NSN will be supplying its Single RAN (radio access network) superior technology to Tele2’s 2,600 MHz and 800 MHz frequency band. Its RAN technology is well supported with Flexi Multiradio 10 Base Station. Moreover, NSN will install its NetAct network management system for better configuration, monitoring and optimal network utilization.

NSN is on the verge of winning a $200-million deal from Vodafone Group Plc.’s (VOD - Analyst Report) Indian division. Per the deal, NSN will be upgrading Vodafone’s GSM and 3G networks in 19 and 6 circles, respectively.

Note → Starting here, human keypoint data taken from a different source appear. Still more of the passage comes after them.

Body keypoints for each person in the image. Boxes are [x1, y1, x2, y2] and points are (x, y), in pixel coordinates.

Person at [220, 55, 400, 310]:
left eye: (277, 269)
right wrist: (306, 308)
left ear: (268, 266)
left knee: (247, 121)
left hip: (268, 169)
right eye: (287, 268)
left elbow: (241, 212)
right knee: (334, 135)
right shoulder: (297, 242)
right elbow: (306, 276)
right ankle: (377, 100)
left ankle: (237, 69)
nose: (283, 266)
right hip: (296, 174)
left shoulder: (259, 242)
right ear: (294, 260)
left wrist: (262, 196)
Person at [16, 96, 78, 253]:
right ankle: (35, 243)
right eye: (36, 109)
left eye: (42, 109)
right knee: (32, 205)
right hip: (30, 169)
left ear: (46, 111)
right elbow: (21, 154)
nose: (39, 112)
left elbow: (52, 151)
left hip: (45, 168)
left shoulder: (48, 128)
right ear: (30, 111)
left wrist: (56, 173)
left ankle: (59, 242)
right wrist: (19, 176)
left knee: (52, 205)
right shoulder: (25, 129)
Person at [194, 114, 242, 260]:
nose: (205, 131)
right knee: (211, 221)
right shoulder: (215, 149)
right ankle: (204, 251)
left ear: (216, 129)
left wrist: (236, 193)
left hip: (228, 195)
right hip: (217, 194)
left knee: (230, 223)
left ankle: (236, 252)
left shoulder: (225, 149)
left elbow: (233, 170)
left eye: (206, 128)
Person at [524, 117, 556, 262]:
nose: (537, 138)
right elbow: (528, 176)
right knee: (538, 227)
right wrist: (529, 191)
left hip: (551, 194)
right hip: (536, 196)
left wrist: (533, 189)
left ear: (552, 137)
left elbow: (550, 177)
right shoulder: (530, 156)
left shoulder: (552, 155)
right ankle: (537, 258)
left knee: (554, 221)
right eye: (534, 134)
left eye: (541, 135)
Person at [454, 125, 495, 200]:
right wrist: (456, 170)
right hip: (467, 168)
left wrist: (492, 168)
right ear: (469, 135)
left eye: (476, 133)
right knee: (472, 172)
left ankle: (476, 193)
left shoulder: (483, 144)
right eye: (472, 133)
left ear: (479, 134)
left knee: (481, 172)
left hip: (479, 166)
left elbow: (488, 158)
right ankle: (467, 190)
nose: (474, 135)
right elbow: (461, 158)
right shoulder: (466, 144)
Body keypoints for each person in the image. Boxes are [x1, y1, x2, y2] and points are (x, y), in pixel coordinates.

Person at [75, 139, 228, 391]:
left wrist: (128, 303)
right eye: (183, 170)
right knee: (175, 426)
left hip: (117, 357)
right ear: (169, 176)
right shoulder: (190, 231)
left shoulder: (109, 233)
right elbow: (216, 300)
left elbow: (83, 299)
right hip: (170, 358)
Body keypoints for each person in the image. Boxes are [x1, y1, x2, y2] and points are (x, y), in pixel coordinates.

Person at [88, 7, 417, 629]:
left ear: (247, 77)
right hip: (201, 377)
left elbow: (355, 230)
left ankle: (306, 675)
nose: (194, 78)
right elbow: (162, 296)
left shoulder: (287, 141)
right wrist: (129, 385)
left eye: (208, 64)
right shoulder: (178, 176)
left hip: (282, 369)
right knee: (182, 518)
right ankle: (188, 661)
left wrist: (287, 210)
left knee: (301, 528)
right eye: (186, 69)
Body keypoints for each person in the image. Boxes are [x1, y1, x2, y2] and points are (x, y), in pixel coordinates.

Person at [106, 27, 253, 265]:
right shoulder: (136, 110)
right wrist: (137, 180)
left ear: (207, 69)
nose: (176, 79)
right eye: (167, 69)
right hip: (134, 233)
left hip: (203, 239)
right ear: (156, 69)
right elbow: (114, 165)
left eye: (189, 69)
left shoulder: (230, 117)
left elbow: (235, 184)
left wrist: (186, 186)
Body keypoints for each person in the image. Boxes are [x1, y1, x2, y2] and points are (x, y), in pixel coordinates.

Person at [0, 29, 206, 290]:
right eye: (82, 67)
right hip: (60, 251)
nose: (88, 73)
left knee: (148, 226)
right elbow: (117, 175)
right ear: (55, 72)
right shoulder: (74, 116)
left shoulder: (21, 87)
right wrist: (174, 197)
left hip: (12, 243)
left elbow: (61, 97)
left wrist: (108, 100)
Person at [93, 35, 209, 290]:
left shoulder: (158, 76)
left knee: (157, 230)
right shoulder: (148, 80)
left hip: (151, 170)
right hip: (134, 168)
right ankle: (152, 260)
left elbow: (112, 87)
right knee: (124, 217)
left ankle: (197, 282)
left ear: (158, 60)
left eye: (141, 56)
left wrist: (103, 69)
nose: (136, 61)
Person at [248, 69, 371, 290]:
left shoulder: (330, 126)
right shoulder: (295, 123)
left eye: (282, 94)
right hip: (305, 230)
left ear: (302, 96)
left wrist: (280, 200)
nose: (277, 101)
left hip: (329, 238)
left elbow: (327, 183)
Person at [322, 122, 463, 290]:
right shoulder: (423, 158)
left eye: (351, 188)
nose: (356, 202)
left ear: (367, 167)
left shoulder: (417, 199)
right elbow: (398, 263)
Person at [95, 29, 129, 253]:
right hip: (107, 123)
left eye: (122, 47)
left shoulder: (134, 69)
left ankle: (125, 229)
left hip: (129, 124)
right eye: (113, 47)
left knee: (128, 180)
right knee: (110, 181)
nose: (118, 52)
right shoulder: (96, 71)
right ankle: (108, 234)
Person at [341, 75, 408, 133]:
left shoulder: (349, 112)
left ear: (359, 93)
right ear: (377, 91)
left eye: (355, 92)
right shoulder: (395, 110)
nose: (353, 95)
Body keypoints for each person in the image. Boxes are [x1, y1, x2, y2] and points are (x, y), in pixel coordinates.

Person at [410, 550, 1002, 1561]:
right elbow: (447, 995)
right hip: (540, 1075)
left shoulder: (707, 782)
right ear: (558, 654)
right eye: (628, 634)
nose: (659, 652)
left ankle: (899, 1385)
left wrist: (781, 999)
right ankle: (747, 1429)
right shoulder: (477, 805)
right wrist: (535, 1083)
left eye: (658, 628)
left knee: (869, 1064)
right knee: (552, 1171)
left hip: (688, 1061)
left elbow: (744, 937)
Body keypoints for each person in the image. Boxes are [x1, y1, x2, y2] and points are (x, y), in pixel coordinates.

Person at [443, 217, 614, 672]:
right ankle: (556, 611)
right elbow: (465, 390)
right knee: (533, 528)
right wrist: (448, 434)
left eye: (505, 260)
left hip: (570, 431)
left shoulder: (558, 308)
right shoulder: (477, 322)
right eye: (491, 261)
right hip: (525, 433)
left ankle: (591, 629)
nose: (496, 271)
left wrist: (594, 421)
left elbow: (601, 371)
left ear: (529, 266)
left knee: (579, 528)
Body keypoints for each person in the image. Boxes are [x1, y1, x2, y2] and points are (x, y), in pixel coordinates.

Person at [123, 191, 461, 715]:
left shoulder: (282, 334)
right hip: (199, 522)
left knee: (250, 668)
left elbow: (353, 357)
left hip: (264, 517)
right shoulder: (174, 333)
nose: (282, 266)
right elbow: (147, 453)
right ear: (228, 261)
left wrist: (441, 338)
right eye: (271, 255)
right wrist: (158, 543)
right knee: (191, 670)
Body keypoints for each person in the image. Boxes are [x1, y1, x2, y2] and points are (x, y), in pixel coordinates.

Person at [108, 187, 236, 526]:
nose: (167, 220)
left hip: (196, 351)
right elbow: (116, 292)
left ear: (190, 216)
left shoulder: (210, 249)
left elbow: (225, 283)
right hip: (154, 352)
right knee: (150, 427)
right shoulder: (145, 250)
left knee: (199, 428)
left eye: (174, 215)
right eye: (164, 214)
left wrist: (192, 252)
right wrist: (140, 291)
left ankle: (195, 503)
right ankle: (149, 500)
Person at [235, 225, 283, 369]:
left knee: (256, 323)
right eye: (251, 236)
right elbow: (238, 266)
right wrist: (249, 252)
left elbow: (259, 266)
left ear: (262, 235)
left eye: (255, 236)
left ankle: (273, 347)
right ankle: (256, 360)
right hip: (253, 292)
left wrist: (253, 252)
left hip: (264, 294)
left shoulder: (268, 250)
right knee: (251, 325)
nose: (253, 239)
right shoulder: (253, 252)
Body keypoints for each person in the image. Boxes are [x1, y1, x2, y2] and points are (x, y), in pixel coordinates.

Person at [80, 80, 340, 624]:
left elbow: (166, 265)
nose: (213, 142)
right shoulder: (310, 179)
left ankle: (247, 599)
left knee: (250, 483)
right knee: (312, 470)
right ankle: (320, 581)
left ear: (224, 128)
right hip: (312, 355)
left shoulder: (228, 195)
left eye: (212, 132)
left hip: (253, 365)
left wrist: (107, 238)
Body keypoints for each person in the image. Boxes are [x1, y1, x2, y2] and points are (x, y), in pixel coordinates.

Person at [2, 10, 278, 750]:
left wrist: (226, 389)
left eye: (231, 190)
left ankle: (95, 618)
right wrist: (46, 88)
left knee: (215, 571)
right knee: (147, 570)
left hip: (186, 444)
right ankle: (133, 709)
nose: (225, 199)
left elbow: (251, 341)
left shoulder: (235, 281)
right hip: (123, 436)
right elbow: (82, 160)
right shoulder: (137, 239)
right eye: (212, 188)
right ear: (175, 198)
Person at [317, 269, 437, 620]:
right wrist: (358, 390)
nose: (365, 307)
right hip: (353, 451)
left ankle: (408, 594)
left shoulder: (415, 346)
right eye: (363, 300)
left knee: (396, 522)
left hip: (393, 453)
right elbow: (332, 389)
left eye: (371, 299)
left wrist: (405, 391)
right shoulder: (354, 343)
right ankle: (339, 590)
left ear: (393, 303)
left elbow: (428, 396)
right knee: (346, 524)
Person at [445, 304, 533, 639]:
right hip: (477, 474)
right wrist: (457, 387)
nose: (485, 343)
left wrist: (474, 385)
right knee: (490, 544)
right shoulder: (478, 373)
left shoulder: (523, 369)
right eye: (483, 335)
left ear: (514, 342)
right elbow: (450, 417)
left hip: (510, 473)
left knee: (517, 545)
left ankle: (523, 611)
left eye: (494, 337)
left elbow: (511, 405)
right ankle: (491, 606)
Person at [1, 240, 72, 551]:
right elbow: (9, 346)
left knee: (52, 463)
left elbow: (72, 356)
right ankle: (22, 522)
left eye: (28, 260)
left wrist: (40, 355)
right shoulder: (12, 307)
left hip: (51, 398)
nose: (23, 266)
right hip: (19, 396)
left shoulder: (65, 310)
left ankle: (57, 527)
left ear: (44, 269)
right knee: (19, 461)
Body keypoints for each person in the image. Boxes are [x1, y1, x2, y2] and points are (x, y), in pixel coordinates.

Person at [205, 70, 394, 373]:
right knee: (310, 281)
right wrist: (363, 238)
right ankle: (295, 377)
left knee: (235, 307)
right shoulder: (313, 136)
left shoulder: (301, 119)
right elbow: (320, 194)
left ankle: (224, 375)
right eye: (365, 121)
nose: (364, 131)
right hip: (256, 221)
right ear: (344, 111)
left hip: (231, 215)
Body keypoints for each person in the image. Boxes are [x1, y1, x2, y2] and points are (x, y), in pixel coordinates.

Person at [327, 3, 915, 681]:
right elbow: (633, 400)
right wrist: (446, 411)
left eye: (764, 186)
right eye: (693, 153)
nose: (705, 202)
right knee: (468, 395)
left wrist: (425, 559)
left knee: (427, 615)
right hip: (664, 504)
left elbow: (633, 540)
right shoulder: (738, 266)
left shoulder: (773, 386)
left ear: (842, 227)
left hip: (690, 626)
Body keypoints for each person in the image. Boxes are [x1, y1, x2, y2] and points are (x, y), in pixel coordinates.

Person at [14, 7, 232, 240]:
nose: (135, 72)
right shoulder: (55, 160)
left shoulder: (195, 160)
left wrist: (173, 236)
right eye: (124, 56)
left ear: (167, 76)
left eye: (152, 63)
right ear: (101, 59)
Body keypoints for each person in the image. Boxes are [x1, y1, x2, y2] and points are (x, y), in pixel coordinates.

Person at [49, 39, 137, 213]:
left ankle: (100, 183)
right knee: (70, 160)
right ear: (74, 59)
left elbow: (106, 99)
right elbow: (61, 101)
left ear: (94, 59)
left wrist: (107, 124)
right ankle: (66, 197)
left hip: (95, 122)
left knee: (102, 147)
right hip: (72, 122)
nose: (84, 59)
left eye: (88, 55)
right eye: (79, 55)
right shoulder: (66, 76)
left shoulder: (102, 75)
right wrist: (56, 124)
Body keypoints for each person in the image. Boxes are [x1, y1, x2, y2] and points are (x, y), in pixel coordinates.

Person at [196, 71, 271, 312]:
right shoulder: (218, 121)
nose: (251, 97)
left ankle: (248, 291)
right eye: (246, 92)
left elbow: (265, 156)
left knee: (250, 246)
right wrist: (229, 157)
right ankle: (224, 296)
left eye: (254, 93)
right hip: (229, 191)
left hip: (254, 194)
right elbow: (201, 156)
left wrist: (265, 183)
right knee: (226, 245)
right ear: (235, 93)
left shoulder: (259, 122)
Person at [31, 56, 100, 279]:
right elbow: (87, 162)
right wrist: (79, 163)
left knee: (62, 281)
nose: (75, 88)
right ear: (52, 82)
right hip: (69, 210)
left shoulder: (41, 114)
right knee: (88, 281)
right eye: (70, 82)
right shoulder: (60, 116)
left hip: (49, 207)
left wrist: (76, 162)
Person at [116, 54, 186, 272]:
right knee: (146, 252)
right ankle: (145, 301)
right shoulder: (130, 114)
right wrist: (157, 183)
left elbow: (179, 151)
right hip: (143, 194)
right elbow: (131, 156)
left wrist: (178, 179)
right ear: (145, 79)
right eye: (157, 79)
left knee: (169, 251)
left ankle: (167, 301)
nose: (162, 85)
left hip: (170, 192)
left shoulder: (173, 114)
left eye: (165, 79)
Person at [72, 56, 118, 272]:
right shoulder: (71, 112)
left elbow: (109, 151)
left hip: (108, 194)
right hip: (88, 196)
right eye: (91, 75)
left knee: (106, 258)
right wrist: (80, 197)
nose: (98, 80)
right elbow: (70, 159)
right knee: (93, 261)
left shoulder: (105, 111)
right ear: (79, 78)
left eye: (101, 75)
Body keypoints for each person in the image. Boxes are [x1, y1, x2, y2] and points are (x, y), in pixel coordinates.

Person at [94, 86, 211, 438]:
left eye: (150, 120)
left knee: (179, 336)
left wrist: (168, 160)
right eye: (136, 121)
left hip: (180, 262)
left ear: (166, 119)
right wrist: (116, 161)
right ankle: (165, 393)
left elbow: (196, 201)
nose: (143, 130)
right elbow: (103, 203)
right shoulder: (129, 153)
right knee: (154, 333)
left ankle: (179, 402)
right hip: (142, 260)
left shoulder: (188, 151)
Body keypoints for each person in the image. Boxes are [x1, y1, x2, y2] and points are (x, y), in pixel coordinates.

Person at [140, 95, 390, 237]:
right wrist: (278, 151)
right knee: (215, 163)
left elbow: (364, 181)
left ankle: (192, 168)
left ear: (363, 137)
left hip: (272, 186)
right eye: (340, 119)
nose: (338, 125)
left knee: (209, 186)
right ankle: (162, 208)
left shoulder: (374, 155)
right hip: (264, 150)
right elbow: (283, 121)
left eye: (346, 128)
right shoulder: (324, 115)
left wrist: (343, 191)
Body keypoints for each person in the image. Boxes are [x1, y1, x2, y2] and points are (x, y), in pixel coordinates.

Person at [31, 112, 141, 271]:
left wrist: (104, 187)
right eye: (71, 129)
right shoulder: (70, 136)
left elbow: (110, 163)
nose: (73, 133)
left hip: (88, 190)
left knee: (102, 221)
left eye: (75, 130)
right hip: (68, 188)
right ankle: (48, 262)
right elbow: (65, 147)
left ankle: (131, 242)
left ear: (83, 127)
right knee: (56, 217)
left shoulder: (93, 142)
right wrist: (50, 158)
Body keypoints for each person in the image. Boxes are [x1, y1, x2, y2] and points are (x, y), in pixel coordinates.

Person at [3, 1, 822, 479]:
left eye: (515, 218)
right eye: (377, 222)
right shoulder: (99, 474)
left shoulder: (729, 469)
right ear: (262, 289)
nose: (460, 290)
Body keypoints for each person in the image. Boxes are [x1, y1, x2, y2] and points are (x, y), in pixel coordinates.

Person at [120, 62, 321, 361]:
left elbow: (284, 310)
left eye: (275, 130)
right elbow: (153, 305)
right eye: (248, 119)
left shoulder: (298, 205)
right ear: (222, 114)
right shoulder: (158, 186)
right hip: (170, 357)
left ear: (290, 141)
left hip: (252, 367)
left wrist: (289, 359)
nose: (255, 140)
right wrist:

Last month, NSN also won a $200-million contract from Mobile TeleSystems (MTS), a leading telecom operator in Russia, to supply instruments for the deployment of 4GLTE technology across Moscow and Central Russia.

NSN’s 4GLTE equipment are widely used and are hugely popular after Ericsson (ERIC - Analyst Report) and Huawei. In the recently concluded second-quarter 2013, the NSN segment generated $3.64 billion of revenues. With 28% contribution, Europe was one of the leading contributors. Thus, we believe that wining such major contracts in Europe and Asia will certainly bolster the company’s top line.

NSN was a 50-50 joint venture between Nokia and German-based Siemens AG until the former acquired NSN completely for $2.15 billion. Nokia paid $2.15 billion to acquire NSN completely.

Nokia currently carries a Zacks Rank #3 (Hold).